* **Task brief**
Your output should be the lines below from the one holding "STANLIB Infrastructure Investments" through the one holding "Message on WhatsApp", transcribed exactly, with no pictures.

Dataset entries
Content starts
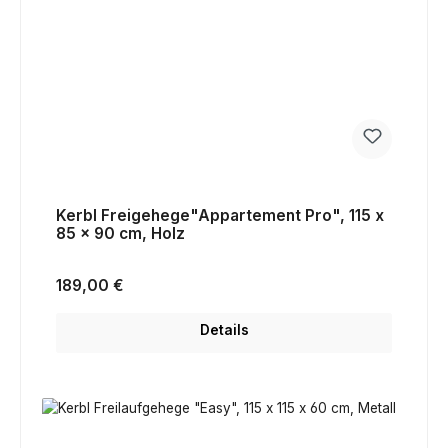
Kerbl Freigehege"Appartement Pro", 115 x
85 x 90 cm, Holz
Regulärer Preis:
189,00 €
Details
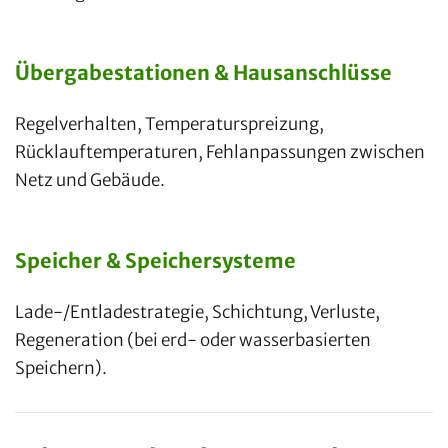
Übergabestationen & Hausanschlüsse
Regelverhalten, Temperaturspreizung,
Rücklauftemperaturen, Fehlanpassungen zwischen
Netz und Gebäude.
Speicher & Speichersysteme
Lade-/Entladestrategie, Schichtung, Verluste,
Regeneration (bei erd- oder wasserbasierten
Speichern).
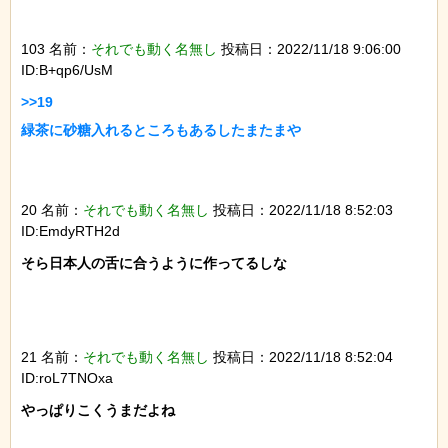
103 名前：
それでも動く名無し
投稿日：2022/11/18 9:06:00
ID:B+qp6/UsM
>>19

緑茶に砂糖入れるところもあるしたまたまや

20 名前：
それでも動く名無し
投稿日：2022/11/18 8:52:03
ID:EmdyRTH2d
そら日本人の舌に合うように作ってるしな

21 名前：
それでも動く名無し
投稿日：2022/11/18 8:52:04
ID:roL7TNOxa
やっぱりこくうまだよね
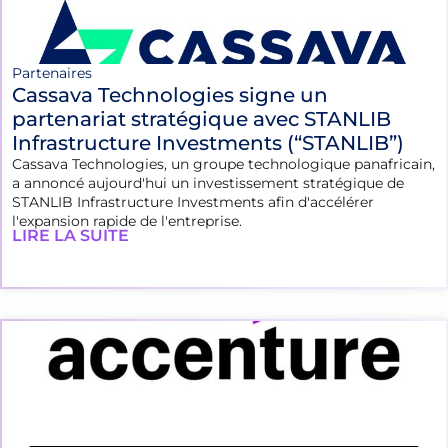
Partenaires
Cassava Technologies signe un
partenariat stratégique avec STANLIB
Infrastructure Investments (“STANLIB”)
Cassava Technologies, un groupe technologique panafricain,
a annoncé aujourd'hui un investissement stratégique de
STANLIB Infrastructure Investments afin d'accélérer
l'expansion rapide de l'entreprise.
LIRE LA SUITE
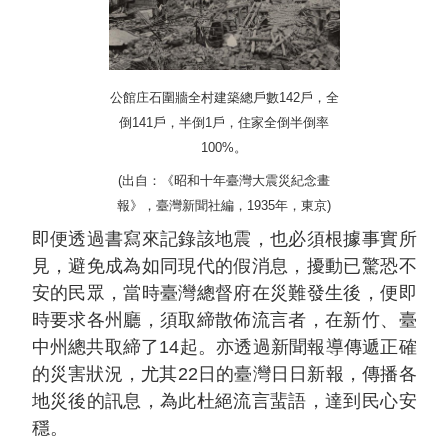
公館庄石圍牆全村建築總戶數142戶，全
倒141戶，半倒1戶，住家全倒半倒率
100%。
(出自：《昭和十年臺灣大震災紀念畫
報》，臺灣新聞社編，1935年，東京)
即便透過書寫來記錄該地震，也必須根據事實所
見，避免成為如同現代的假消息，擾動已驚恐不
安的民眾，當時臺灣總督府在災難發生後，便即
時要求各州廳，須取締散佈流言者，在新竹、臺
中州總共取締了14起。亦透過新聞報導傳遞正確
的災害狀況，尤其22日的臺灣日日新報，傳播各
地災後的訊息，為此杜絕流言蜚語，達到民心安
穩。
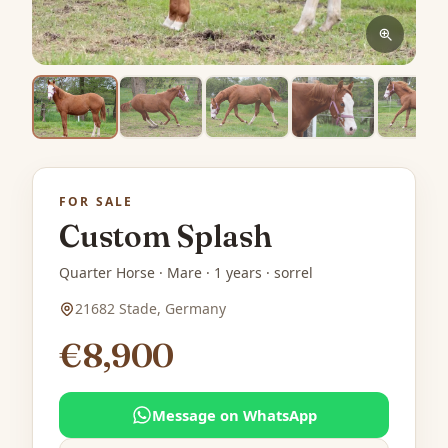
FOR SALE
Custom Splash
Quarter Horse · Mare · 1 years · sorrel
21682 Stade, Germany
€8,900
Message on WhatsApp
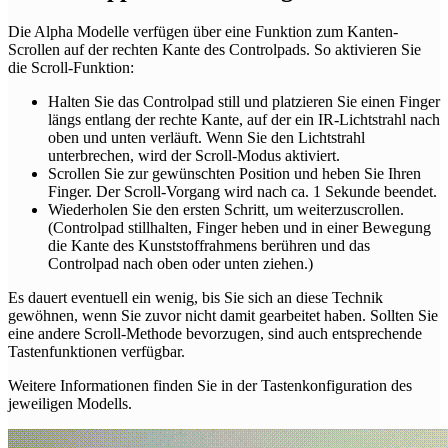
Die Alpha Modelle verfügen über eine Funktion zum Kanten-
Scrollen auf der rechten Kante des Controlpads. So aktivieren Sie
die Scroll-Funktion:
Halten Sie das Controlpad still und platzieren Sie einen Finger
längs entlang der rechte Kante, auf der ein IR-Lichtstrahl nach
oben und unten verläuft. Wenn Sie den Lichtstrahl
unterbrechen, wird der Scroll-Modus aktiviert.
Scrollen Sie zur gewünschten Position und heben Sie Ihren
Finger. Der Scroll-Vorgang wird nach ca. 1 Sekunde beendet.
Wiederholen Sie den ersten Schritt, um weiterzuscrollen.
(Controlpad stillhalten, Finger heben und in einer Bewegung
die Kante des Kunststoffrahmens berühren und das
Controlpad nach oben oder unten ziehen.)
Es dauert eventuell ein wenig, bis Sie sich an diese Technik
gewöhnen, wenn Sie zuvor nicht damit gearbeitet haben. Sollten Sie
eine andere Scroll-Methode bevorzugen, sind auch entsprechende
Tastenfunktionen verfügbar.
Weitere Informationen finden Sie in der Tastenkonfiguration des
jeweiligen Modells.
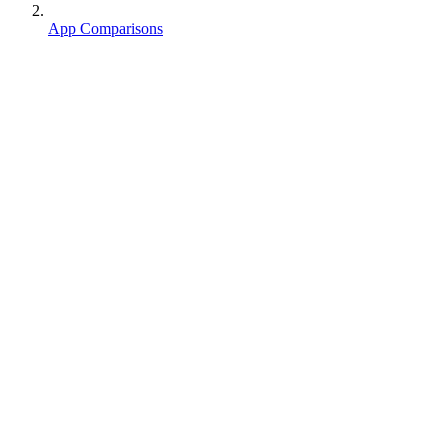
App Comparisons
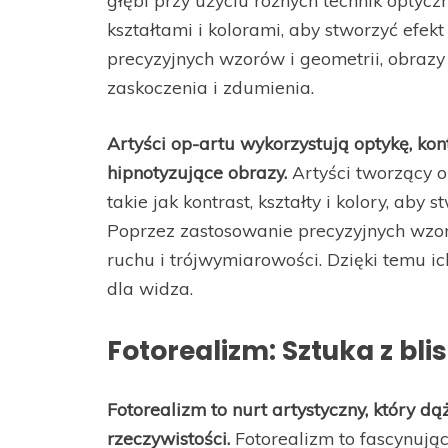
głębi przy użyciu różnych technik optycz
kształtami i kolorami, aby stworzyć efek
precyzyjnych wzorów i geometrii, obrazy
zaskoczenia i zdumienia.
Artyści op-artu wykorzystują optykę, kontr
hipnotyzujące obrazy.
Artyści tworzący o
takie jak kontrast, kształty i kolory, aby
Poprzez zastosowanie precyzyjnych wzor
ruchu i trójwymiarowości. Dzięki temu ic
dla widza.
Fotorealizm: Sztuka z bli
Fotorealizm to nurt artystyczny, który 
rzeczywistości.
Fotorealizm to fascynujący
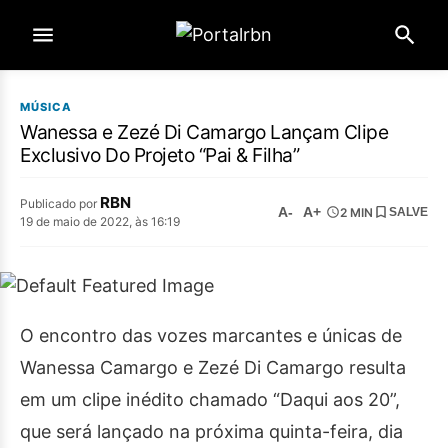
MÚSICA
Wanessa e Zezé Di Camargo Lançam Clipe
Exclusivo Do Projeto “Pai & Filha”
RBN
Publicado por
A-
A+
2 MIN
SALVE
19 de maio de 2022, às 16:19
O encontro das vozes marcantes e únicas de
Wanessa Camargo e Zezé Di Camargo resulta
em um clipe inédito chamado “Daqui aos 20”,
que será lançado na próxima quinta-feira, dia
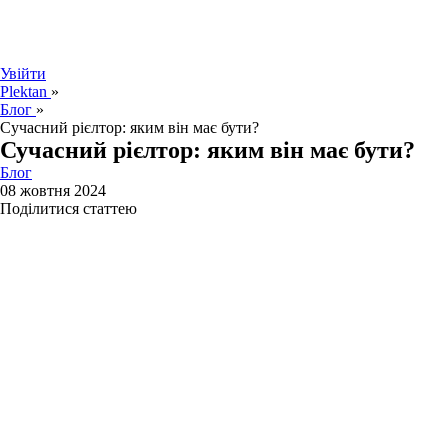
Увійти
Plektan
»
Блог
»
Сучасний рієлтор: яким він має бути?
Сучасний рієлтор: яким він має бути?
Блог
08 жовтня 2024
Поділитися статтею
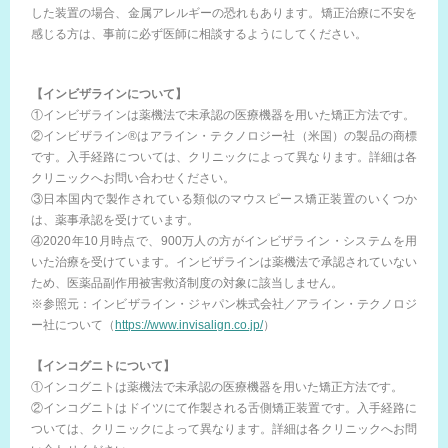
した装置の場合、金属アレルギーの恐れもあります。矯正治療に不安を
感じる方は、事前に必ず医師に相談するようにしてください。
【インビザラインについて】
①インビザラインは薬機法で未承認の医療機器を用いた矯正方法です。
②インビザライン®はアライン・テクノロジー社（米国）の製品の商標
です。入手経路については、クリニックによって異なります。詳細は各
クリニックへお問い合わせください。
③日本国内で製作されている類似のマウスピース矯正装置のいくつか
は、薬事承認を受けています。
④2020年10月時点で、900万人の方がインビザライン・システムを用
いた治療を受けています。インビザラインは薬機法で承認されていない
ため、医薬品副作用被害救済制度の対象に該当しません。
※参照元：インビザライン・ジャパン株式会社／アライン・テクノロジ
ー社について（
https://www.invisalign.co.jp/
）
【インコグニトについて】
①インコグニトは薬機法で未承認の医療機器を用いた矯正方法です。
②インコグニトはドイツにて作製される舌側矯正装置です。入手経路に
ついては、クリニックによって異なります。詳細は各クリニックへお問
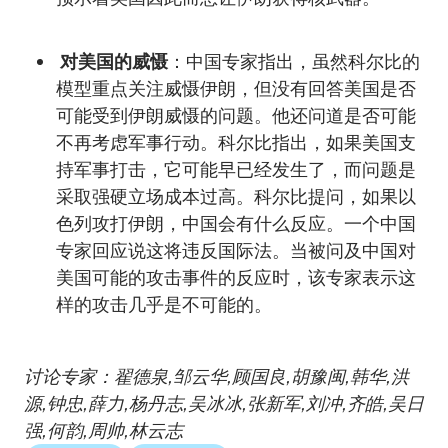
对美国的威慑
：中国专家指出，虽然科尔比的
模型重点关注威慑伊朗，但没有回答美国是否
可能受到伊朗威慑的问题。他还问道是否可能
不再考虑军事行动。科尔比指出，如果美国支
持军事打击，它可能早已经发生了，而问题是
采取强硬立场成本过高。科尔比提问，如果以
色列攻打伊朗，中国会有什么反应。一个中国
专家回应说这将违反国际法。当被问及中国对
美国可能的攻击事件的反应时，该专家表示这
样的攻击几乎是不可能的。
讨论专家：翟德泉,邹云华,顾国良,胡豫闽,韩华,洪
源,钟忠,薛力,杨丹志,吴冰冰,张新军,刘冲,齐皓,吴日
强,何韵,周帅,林云志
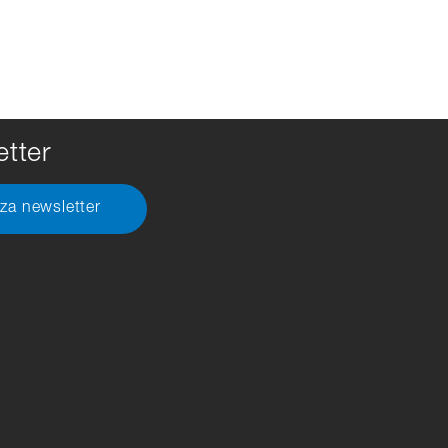
tter
 za newsletter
Content ends
* **Written answer**
STANLIB Infrastructure Investments afin d'accélérer
l'expansion rapide de l'entreprise.
LIRE LA SUITE
公館庄石圍牆全村建築總戶數142戶，全
倒141戶，半倒1戶，住家全倒半倒率
100%。
(出自：《昭和十年臺灣大震災紀念畫
報》，臺灣新聞社編，1935年，東京)
即便透過書寫來記錄該地震，也必須根據事實所
見，避免成為如同現代的假消息，擾動已驚恐不
安的民眾，當時臺灣總督府在災難發生後，便即
時要求各州廳，須取締散佈流言者，在新竹、臺
中州總共取締了14起。亦透過新聞報導傳遞正確
的災害狀況，尤其22日的臺灣日日新報，傳播各
地災後的訊息，為此杜絕流言蜚語，達到民心安
穩。
FOR SALE
Custom Splash
Quarter Horse · Mare · 1 years · sorrel
21682 Stade, Germany
€8,900
Message on WhatsApp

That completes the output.